** Begin SELECTED EXCERPT **

Happy happy joy joy
A few days ago I was mindlessly scrolling through Instagram stories and, in between images of infants in fancy diapers and homely scenes featuring labrador-languidly-laying-next-to-marble-coffee-table-with-fresh-flowers-on-top; (children, dog, table, flowers, and general home ensemble miraculously matching), I saw the screenshot of a DM (direct message) of a follower who wondered if the lady broadcasting her domestic joys was happy. The follower said: “Maybe it’s me, but I get the feeling that you look tired very often. I was wondering if you’re happy”. The Instagram-person went on an Instagram-story rant, admitting to looking and feeling tired, and justifying her puffy eyes and the frequent lack of a smile on her face by invoking her circumstances: from recent motherhood to (holy) entrepreneurship. The Insta-lady made sure to conclude: “Despite all of this I’ve never been happier”.
Many people seem to believe, just like that follower, that social media’s main role is something along the lines of showing off and measuring one’s degree of happiness (ours and other people’s). The “I’ve never been happier” Insta-lady seems to believe it too. On socials, the job of the regular citizen is performing happiness. The ones who fail to comply with the happinization of their online presence (or with the “look-at-how-busy-I-am”) must have a defect of some sort. There must be something wrong when you’re not perfecting your life enough for public consumption.
Let’s have a conversation
I have been in that position before. I remember talking about mental illness, and the ways that it can manifest for me and, in return, having an acquaintance say that my content was “too heavy” and a follower wondering if I was alright. Great that people reach out (and I’m assuming that they care), but what I actually wanted was to create space for a conversation that I thought was worth having. Instead of having someone share whatever sort of idea about the topic I was proposing, I had an acquaintance ask me, in other words, “what’s wrong with you?” Many people complain about the superficiality of social media but very few are willing to deal with realness. Honestly, if my agenda were solely communicating my cool persona, I could proficiently just do that. But it makes no sense to me that good feelings equal the public sphere and difficult ones must be kept private.
Despite the fact that socials are heavily used to showcase personas, lifestyles or sell products, there’s a lot more you can do with it. There are many people sharing their art, talking politics, doing some sort of activism, discussing all sorts of relevant topics. Instagram (and the likes) are arguably not the place to discuss certain topics in-depth. Their workings are addictive and privilege numbers and the instantaneous hype. But since we’re there, we might as well do something useful with it. Social media can serve as a platform to inform and start conversations. So when I say, “hey, this is what’s going on with me in terms of mental health” I’m not seeking comfort nor gratuitous attention. I find comfort in my friends and family; and professional attention (unfortunately non-gratuitous) at the psychologist’s office. I use my Instagram account to share and ramble about favorite topics, which include emotions, feelings, and the joy and the mess of being a human.

** End SELECTED EXCERPT **

[TO DO]
**a)** Can you rewrite the paragraph of the essay on social media that begins "Many people seem to believe" more briefly, keeping its main facts?
**b)** Repeat everything from "Many people seem" down to "for public consumption." in the essay on social media.
None of the data after this point is needed.

** Begin DATA **

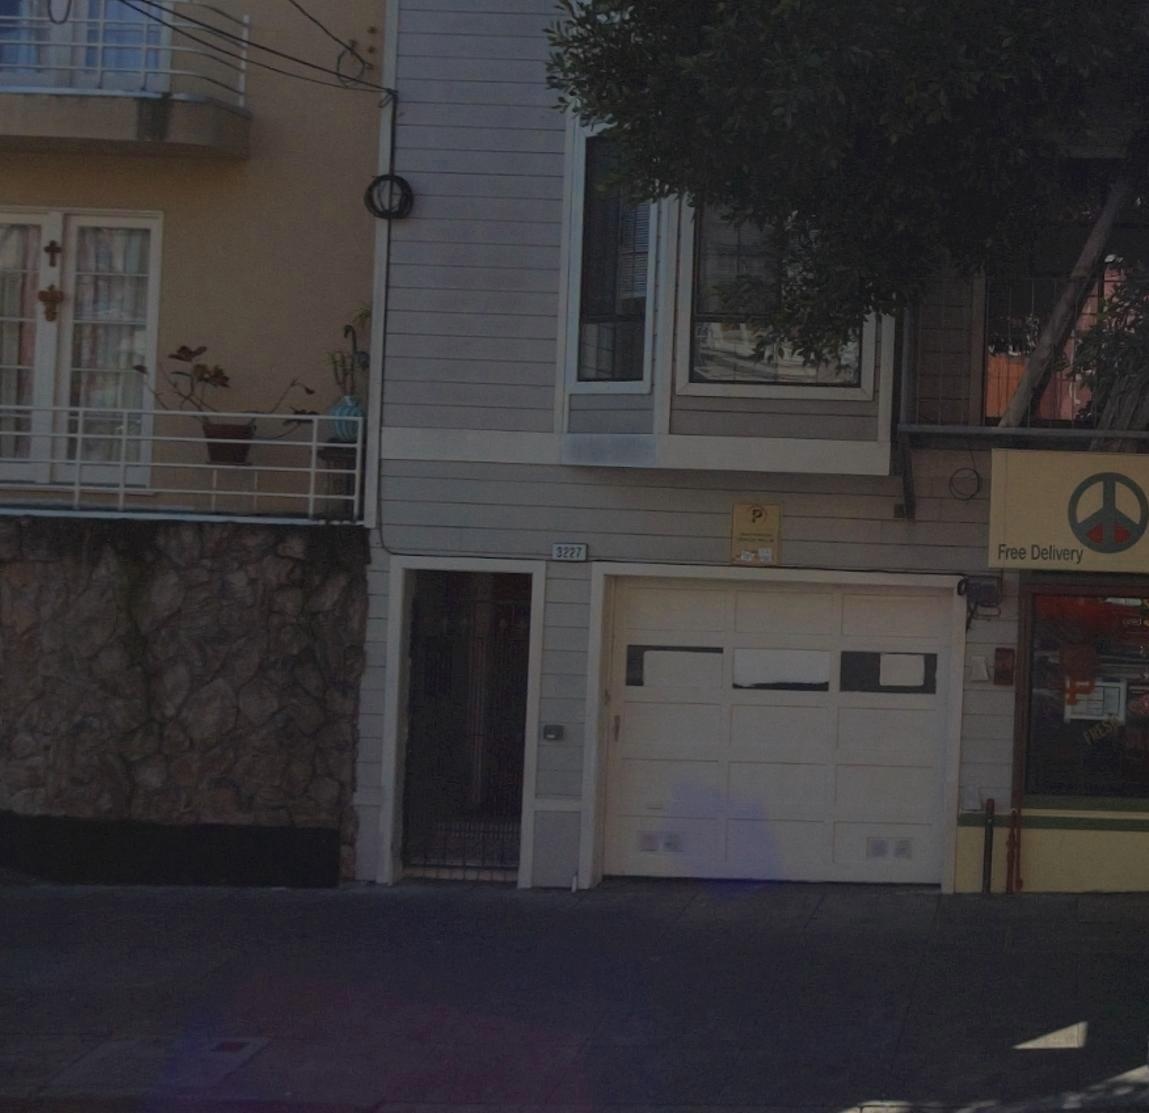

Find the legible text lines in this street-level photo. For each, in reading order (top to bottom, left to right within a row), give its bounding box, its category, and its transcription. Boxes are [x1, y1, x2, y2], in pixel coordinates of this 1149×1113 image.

[555, 545, 582, 559] StreetNumber: 3227
[996, 542, 1085, 566] None: Free Delivery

** End DATA **

[SOLUTIONS FOR EACH TASK]
**a)** Like that follower, many people, the "I've never been happier" Insta-lady included, believe social media exists mainly to show off and measure happiness, both their own and other people's. Online, ordinary users are expected to perform happiness. Anyone who doesn't make their online presence look happy, or busy, is assumed to have some defect for not perfecting their life for public consumption.

**b)**
Many people seem to believe, just like that follower, that social media’s main role is something along the lines of showing off and measuring one’s degree of happiness (ours and other people’s). The “I’ve never been happier” Insta-lady seems to believe it too. On socials, the job of the regular citizen is performing happiness. The ones who fail to comply with the happinization of their online presence (or with the “look-at-how-busy-I-am”) must have a defect of some sort. There must be something wrong when you’re not perfecting your life enough for public consumption.